[Saved entries]
+===+
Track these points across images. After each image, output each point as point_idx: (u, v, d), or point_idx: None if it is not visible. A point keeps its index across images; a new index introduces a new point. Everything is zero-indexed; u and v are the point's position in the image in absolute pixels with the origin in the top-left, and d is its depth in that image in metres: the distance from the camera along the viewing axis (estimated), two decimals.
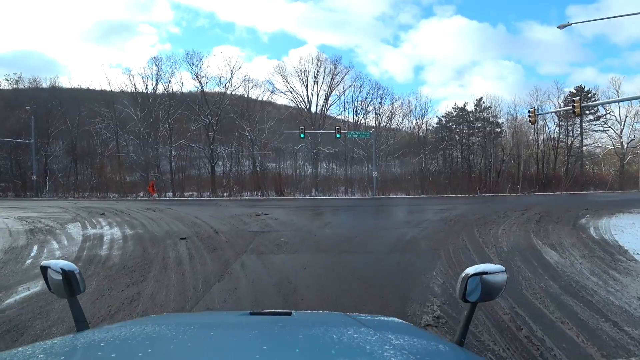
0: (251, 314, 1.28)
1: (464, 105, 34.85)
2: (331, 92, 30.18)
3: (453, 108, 35.44)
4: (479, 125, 33.02)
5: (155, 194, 24.69)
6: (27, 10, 47.48)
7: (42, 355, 0.82)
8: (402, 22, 47.58)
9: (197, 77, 28.69)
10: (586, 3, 45.16)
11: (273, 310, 1.33)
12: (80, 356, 0.88)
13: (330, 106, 30.35)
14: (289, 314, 1.30)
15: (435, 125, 34.75)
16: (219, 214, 11.10)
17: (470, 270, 1.31)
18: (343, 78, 30.39)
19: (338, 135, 24.23)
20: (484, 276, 1.30)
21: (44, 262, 1.35)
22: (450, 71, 53.38)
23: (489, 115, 33.00)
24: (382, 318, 1.44)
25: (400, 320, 1.40)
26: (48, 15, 50.17)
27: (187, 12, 48.87)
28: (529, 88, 30.39)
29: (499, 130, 32.57)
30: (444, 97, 64.07)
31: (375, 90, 31.39)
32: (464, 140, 32.47)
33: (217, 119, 29.29)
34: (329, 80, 29.99)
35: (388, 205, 17.37)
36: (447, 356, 1.01)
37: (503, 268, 1.33)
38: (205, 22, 49.90)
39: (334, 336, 1.00)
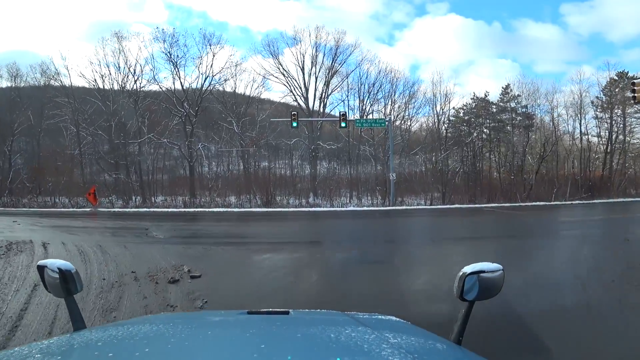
0: (249, 313, 1.28)
1: (485, 96, 30.12)
2: (332, 75, 25.19)
3: (472, 99, 30.65)
4: (506, 117, 28.33)
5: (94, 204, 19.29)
6: (18, 8, 42.35)
7: (39, 355, 0.82)
8: (396, 20, 45.28)
9: (170, 56, 23.64)
10: (580, 0, 44.16)
11: (271, 309, 1.32)
12: (77, 356, 0.89)
13: (331, 93, 25.25)
14: (287, 312, 1.31)
15: (452, 119, 30.05)
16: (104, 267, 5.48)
17: (468, 269, 1.31)
18: (347, 58, 25.38)
19: (343, 124, 19.41)
20: (482, 275, 1.30)
21: (41, 262, 1.36)
22: (446, 70, 53.21)
23: (518, 105, 28.28)
24: (380, 317, 1.43)
25: (397, 319, 1.40)
26: (39, 14, 44.96)
27: (180, 12, 45.23)
28: (526, 86, 26.99)
29: (528, 122, 27.87)
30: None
31: (386, 74, 26.09)
32: (490, 136, 27.72)
33: (196, 110, 24.43)
34: (330, 60, 24.94)
35: (417, 224, 12.98)
36: (444, 354, 1.01)
37: (500, 267, 1.33)
38: (198, 21, 46.17)
39: (332, 335, 1.01)
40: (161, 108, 24.94)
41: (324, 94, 24.43)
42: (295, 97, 24.25)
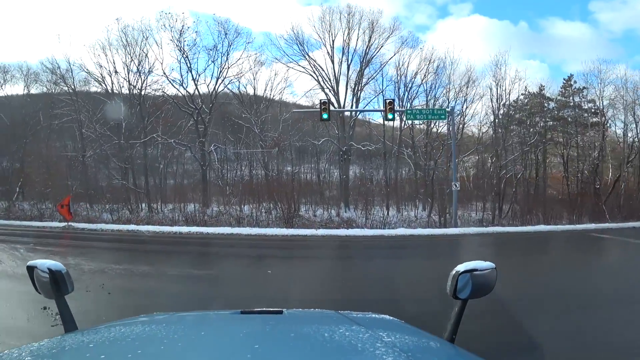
0: (242, 312, 1.27)
1: (540, 90, 25.91)
2: (367, 64, 21.27)
3: (522, 94, 26.52)
4: (569, 113, 24.15)
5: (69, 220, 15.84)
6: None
7: (29, 358, 0.81)
8: (418, 22, 43.74)
9: (179, 44, 20.59)
10: None
11: (264, 309, 1.31)
12: (68, 358, 0.87)
13: (365, 84, 21.36)
14: (280, 312, 1.29)
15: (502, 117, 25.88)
16: None
17: (461, 267, 1.32)
18: (384, 43, 21.48)
19: (391, 115, 15.44)
20: (475, 273, 1.31)
21: (31, 262, 1.35)
22: (473, 73, 48.54)
23: (582, 100, 24.07)
24: (374, 315, 1.43)
25: (391, 318, 1.40)
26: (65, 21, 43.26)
27: (204, 18, 44.77)
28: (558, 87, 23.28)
29: (596, 119, 23.58)
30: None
31: (431, 63, 21.30)
32: (551, 137, 23.55)
33: (210, 106, 21.35)
34: (365, 44, 21.22)
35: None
36: (438, 353, 1.02)
37: (493, 265, 1.33)
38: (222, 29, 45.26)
39: (326, 334, 1.00)
40: (172, 107, 21.98)
41: (357, 86, 20.82)
42: (324, 91, 20.77)
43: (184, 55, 20.55)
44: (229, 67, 21.20)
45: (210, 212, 17.20)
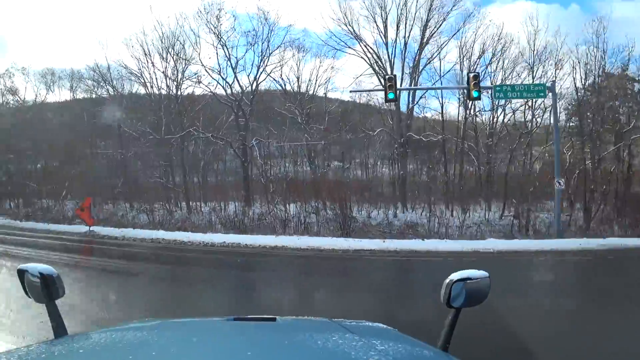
0: (235, 319, 1.26)
1: (624, 69, 22.02)
2: (427, 42, 18.35)
3: (599, 76, 22.69)
4: None
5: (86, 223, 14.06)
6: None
7: None
8: (461, 10, 38.89)
9: (217, 34, 19.05)
10: None
11: (257, 316, 1.31)
12: None
13: (425, 66, 18.47)
14: (274, 319, 1.28)
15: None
16: None
17: (455, 276, 1.31)
18: (447, 16, 18.46)
19: (476, 94, 12.14)
20: (468, 282, 1.30)
21: (22, 266, 1.32)
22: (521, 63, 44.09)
23: None
24: (367, 324, 1.43)
25: (385, 326, 1.40)
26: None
27: (243, 19, 42.55)
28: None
29: None
30: None
31: (498, 40, 18.01)
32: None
33: (251, 98, 19.72)
34: (424, 19, 18.24)
35: None
36: None
37: (487, 274, 1.34)
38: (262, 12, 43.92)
39: (319, 342, 1.00)
40: (210, 101, 20.66)
41: (414, 71, 18.23)
42: (377, 76, 18.39)
43: (222, 44, 19.02)
44: (270, 54, 19.43)
45: (251, 214, 15.34)
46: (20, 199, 21.64)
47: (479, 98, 12.67)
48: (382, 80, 17.84)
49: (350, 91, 16.70)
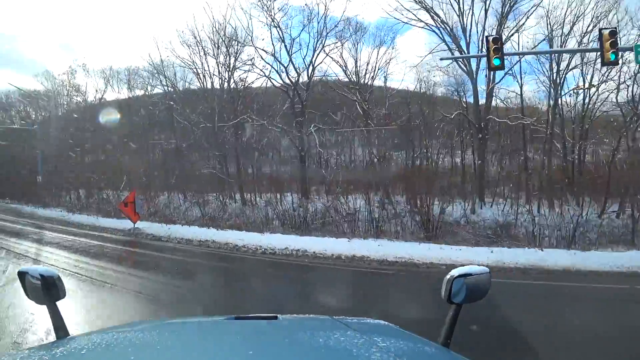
0: (236, 318, 1.26)
1: None
2: (511, 9, 15.62)
3: None
4: None
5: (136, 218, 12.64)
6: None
7: None
8: None
9: (270, 12, 17.72)
10: None
11: (258, 315, 1.30)
12: None
13: (506, 40, 15.83)
14: (275, 317, 1.28)
15: None
16: None
17: (455, 272, 1.30)
18: None
19: (612, 56, 8.97)
20: (469, 278, 1.30)
21: (22, 268, 1.31)
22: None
23: None
24: (369, 321, 1.41)
25: (386, 323, 1.38)
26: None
27: (294, 11, 41.83)
28: None
29: None
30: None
31: None
32: None
33: (307, 83, 18.31)
34: None
35: None
36: (433, 358, 1.02)
37: (487, 269, 1.33)
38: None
39: (320, 340, 1.00)
40: (264, 89, 19.62)
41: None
42: (450, 51, 16.06)
43: (276, 24, 17.72)
44: (327, 34, 17.85)
45: (312, 209, 13.82)
46: (82, 190, 22.01)
47: (615, 61, 9.73)
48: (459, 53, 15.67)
49: (441, 59, 14.13)
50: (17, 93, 26.69)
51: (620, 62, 11.09)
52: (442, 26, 16.29)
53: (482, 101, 16.25)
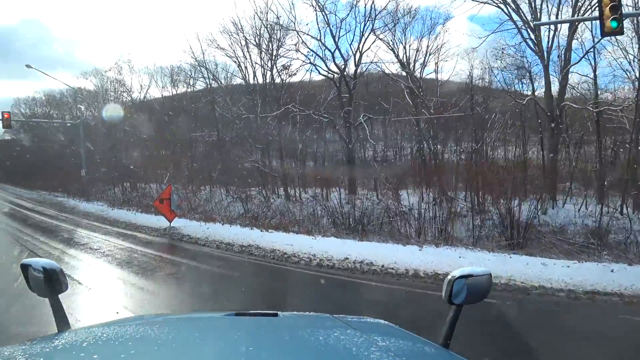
+===+
### WORK REQUIRED
Restate the entries word for word, though any image they contain should not appear.

### SOLUTION TO THIS EXERCISE
Track these points across images. After each image, output each point as point_idx: (u, v, d), or point_idx: None if it is not visible. A point keeps its index across images; a new index introduces a new point. Everything is zero-indexed; u and v are the point's position in the image in absolute pixels with the origin in the top-left, and d is its depth in that image in metres: the distance from the camera along the viewing axis (estimated), two decimals.
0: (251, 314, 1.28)
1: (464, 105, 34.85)
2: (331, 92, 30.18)
3: (453, 108, 35.44)
4: (479, 125, 33.02)
5: (155, 194, 24.69)
6: (27, 10, 47.48)
7: (42, 355, 0.82)
8: (402, 22, 47.58)
9: (197, 77, 28.69)
10: (586, 3, 45.16)
11: (273, 310, 1.33)
12: (80, 356, 0.88)
13: (330, 106, 30.35)
14: (289, 314, 1.30)
15: (435, 125, 34.75)
16: (219, 214, 11.10)
17: (470, 270, 1.31)
18: (343, 78, 30.39)
19: (338, 135, 24.23)
20: (484, 276, 1.30)
21: (44, 262, 1.35)
22: (450, 71, 53.38)
23: (489, 115, 33.00)
24: (382, 318, 1.44)
25: (400, 320, 1.40)
26: (48, 15, 50.17)
27: (187, 12, 48.87)
28: (529, 88, 30.39)
29: (499, 130, 32.57)
30: (444, 97, 64.07)
31: (375, 90, 31.39)
32: (464, 140, 32.47)
33: (217, 119, 29.29)
34: (329, 80, 29.99)
35: (388, 205, 17.37)
36: (447, 356, 1.01)
37: (503, 268, 1.33)
38: (205, 22, 49.90)
39: (334, 336, 1.00)
0: (249, 313, 1.28)
1: (485, 96, 30.12)
2: (332, 75, 25.19)
3: (472, 99, 30.65)
4: (506, 117, 28.33)
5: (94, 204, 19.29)
6: (18, 8, 42.35)
7: (39, 355, 0.82)
8: (396, 20, 45.28)
9: (170, 56, 23.64)
10: (580, 0, 44.16)
11: (271, 309, 1.32)
12: (77, 356, 0.89)
13: (331, 93, 25.25)
14: (287, 312, 1.31)
15: (452, 119, 30.05)
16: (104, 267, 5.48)
17: (468, 269, 1.31)
18: (347, 58, 25.38)
19: (343, 124, 19.41)
20: (482, 275, 1.30)
21: (41, 262, 1.36)
22: (446, 70, 53.21)
23: (518, 105, 28.28)
24: (380, 317, 1.43)
25: (397, 319, 1.40)
26: (39, 14, 44.96)
27: (180, 12, 45.23)
28: (526, 86, 26.99)
29: (528, 122, 27.87)
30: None
31: (386, 74, 26.09)
32: (490, 136, 27.72)
33: (196, 110, 24.43)
34: (330, 60, 24.94)
35: (417, 224, 12.98)
36: (444, 354, 1.01)
37: (500, 267, 1.33)
38: (198, 21, 46.17)
39: (332, 335, 1.01)
40: (161, 108, 24.94)
41: (324, 94, 24.43)
42: (295, 97, 24.25)
0: (242, 312, 1.27)
1: (540, 90, 25.91)
2: (367, 64, 21.27)
3: (522, 94, 26.52)
4: (569, 113, 24.15)
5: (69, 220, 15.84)
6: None
7: (29, 358, 0.81)
8: (418, 22, 43.74)
9: (179, 44, 20.59)
10: None
11: (264, 309, 1.31)
12: (68, 358, 0.87)
13: (365, 84, 21.36)
14: (280, 312, 1.29)
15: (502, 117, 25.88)
16: None
17: (461, 267, 1.32)
18: (384, 43, 21.48)
19: (391, 115, 15.44)
20: (475, 273, 1.31)
21: (31, 262, 1.35)
22: (473, 73, 48.54)
23: (582, 100, 24.07)
24: (374, 315, 1.43)
25: (391, 318, 1.40)
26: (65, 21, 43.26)
27: (204, 18, 44.77)
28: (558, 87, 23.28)
29: (596, 119, 23.58)
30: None
31: (431, 63, 21.30)
32: (551, 137, 23.55)
33: (210, 106, 21.35)
34: (365, 44, 21.22)
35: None
36: (438, 353, 1.02)
37: (493, 265, 1.33)
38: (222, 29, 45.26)
39: (326, 334, 1.00)
40: (172, 107, 21.98)
41: (357, 86, 20.82)
42: (324, 91, 20.77)
43: (184, 55, 20.55)
44: (229, 67, 21.20)
45: (210, 212, 17.20)
0: (235, 319, 1.26)
1: (624, 69, 22.02)
2: (427, 42, 18.35)
3: (599, 76, 22.69)
4: None
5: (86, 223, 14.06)
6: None
7: None
8: (461, 10, 38.89)
9: (217, 34, 19.05)
10: None
11: (257, 316, 1.31)
12: None
13: (425, 66, 18.47)
14: (274, 319, 1.28)
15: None
16: None
17: (455, 276, 1.31)
18: (447, 16, 18.46)
19: (476, 94, 12.14)
20: (468, 282, 1.30)
21: (22, 266, 1.32)
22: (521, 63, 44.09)
23: None
24: (367, 324, 1.43)
25: (385, 326, 1.40)
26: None
27: (243, 19, 42.55)
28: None
29: None
30: None
31: (498, 40, 18.01)
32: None
33: (251, 98, 19.72)
34: (424, 19, 18.24)
35: None
36: None
37: (487, 274, 1.34)
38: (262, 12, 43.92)
39: (319, 342, 1.00)
40: (210, 101, 20.66)
41: (414, 71, 18.23)
42: (377, 76, 18.39)
43: (222, 44, 19.02)
44: (270, 54, 19.43)
45: (251, 214, 15.34)
46: (20, 199, 21.64)
47: (479, 98, 12.67)
48: (382, 80, 17.84)
49: (350, 91, 16.70)
0: (236, 318, 1.26)
1: None
2: (511, 9, 15.62)
3: None
4: None
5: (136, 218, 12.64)
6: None
7: None
8: None
9: (270, 12, 17.72)
10: None
11: (258, 315, 1.30)
12: None
13: (506, 40, 15.83)
14: (275, 317, 1.28)
15: None
16: None
17: (455, 272, 1.30)
18: None
19: (612, 56, 8.97)
20: (469, 278, 1.30)
21: (22, 268, 1.31)
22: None
23: None
24: (369, 321, 1.41)
25: (386, 323, 1.38)
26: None
27: (294, 11, 41.83)
28: None
29: None
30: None
31: None
32: None
33: (307, 83, 18.31)
34: None
35: None
36: (433, 358, 1.02)
37: (487, 269, 1.33)
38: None
39: (320, 340, 1.00)
40: (264, 89, 19.62)
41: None
42: (450, 51, 16.06)
43: (276, 24, 17.72)
44: (327, 34, 17.85)
45: (312, 209, 13.82)
46: (82, 190, 22.01)
47: (615, 61, 9.73)
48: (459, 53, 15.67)
49: (441, 59, 14.13)
50: (17, 93, 26.69)
51: (620, 62, 11.09)
52: (442, 26, 16.29)
53: (482, 101, 16.25)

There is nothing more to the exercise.